We’ve seen a surge of venture capital investments, particularly in Mexico. Both Ford and GM announced significant investments in Mexico since USMCA took effect. And, with more electric vehicle supply chains coming online, USMCA will help ensure regional efficiency and competitiveness.

One unfortunate impact of USMCA has been the agreement’s labor rules, which were never fully defined and are prompting tensions and concerns over future conflicts. Earlier this year, a union voting dispute at a GM plant in Mexico drew U.S. scrutiny over possible workers’ rights violations. And trade and labor unions in both the U.S. and Canada have publicly raised concerns about renewed U.S. investment in Mexico. However, it’s important to note that USMCA contains extensive new rules designed to boost wages and labor rights in Mexico. While it’s critical to examine what did happen during the first year of USMCA, it’s also important to consider how the agreement will evolve.

Future Updates to USMCA

USMCA helped shield North American trade from detrimental impacts while positioning the region to capitalize on a global economy and preparing it for pandemic-induced supply chain shifts. Many suppliers are reshoring manufacturing from labor advantaged countries in Asia, expanding plastics manufacturing and assembly throughout North America. We’re also beginning to see efforts to bolster the manufacturing of critical products in the region, from medical devices and personal protective equipment to semiconductors. USMCA will facilitate supply chain efficiencies as these shifts occur.

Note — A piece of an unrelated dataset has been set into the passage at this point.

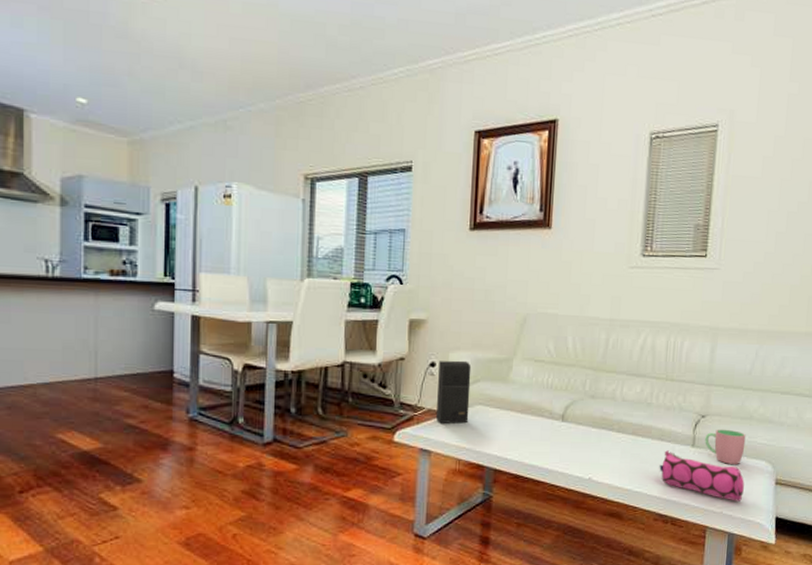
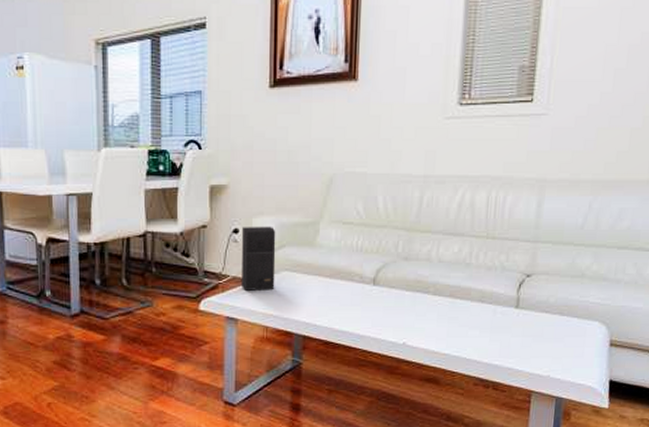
pencil case: present [659,450,745,501] -> none [479,313,575,364]
cup: present [705,429,746,464] -> none [530,288,577,325]

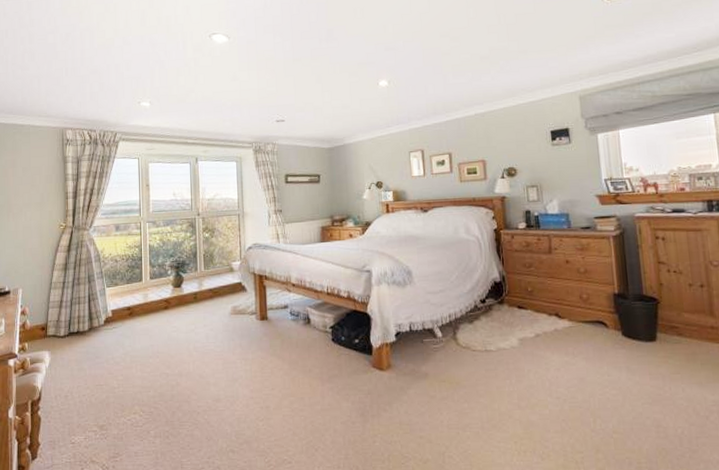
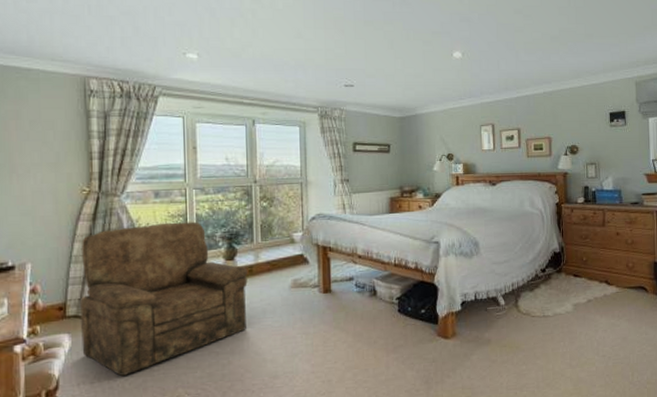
armchair: none [58,252,193,392] -> present [80,221,248,377]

When looking to improvements of the agreement itself, there are some key areas of USMCA that require more work by governments and stakeholders, including:

  • Supply chains: Manufacturers and logistics providers, post-pandemic, will be focused on resilience and “near-shoring.” USMCA provides a platform that supports both concepts; doing so will strengthen North American economic security and competitiveness.
  • Critical minerals: The auto industry is moving increasingly toward electric vehicles. Access, movement and disposal of critical minerals will drive or impede North American competitiveness and its response to climate change. Governments must coordinate closely with the private sector to ensure USMCA facilitates rather than hinders energy transition.
  • Rules of origin: The automotive rules of origin contained in the USMCA are some of the most complex of any free trade agreement. Currently, USMCA and the auto industry have different interpretations of the intent of these rules. Clarification and guidance on implementation by customs agencies will be essential to ensuring the rules of origin achieve their intended outcome.
  • Ending border restrictions: Border restrictions established during the pandemic caused confusion around terms like “essential” and led to manufacturing disruptions for individual firms across sectors. The lack of universal definitions must be addressed in preparation for future pandemics or supply shock. Additionally, USMCA should establish clear guidelines for when and how border restrictions are executed, relaxed or removed.
  • Labor mobility and upskilling: The lack of common credentialing requirements in USMCA inhibits skilled workers from crossing borders, even to address a critical shortage. And, because the list of professions was not updated in the USMCA and doesn’t reflect the reality of today’s economy, the agreement needs to recognize the workforce requirements of the new digital economy.

Significant work remains to fully enact and demonstrate the value of USMCA. But there remains enthusiasm for the agreement and its ability to act as a critical anchor for North America in emerging from the COVID-19 crisis. For the plastics industry and M. Holland, a modernized trade agreement provides greater certainty, which will support business growth and innovation throughout our markets. And, despite the obstacles 2020 presented USMCA, the agreement is still an undeniable win for North America and will improve the region’s ability to compete globally.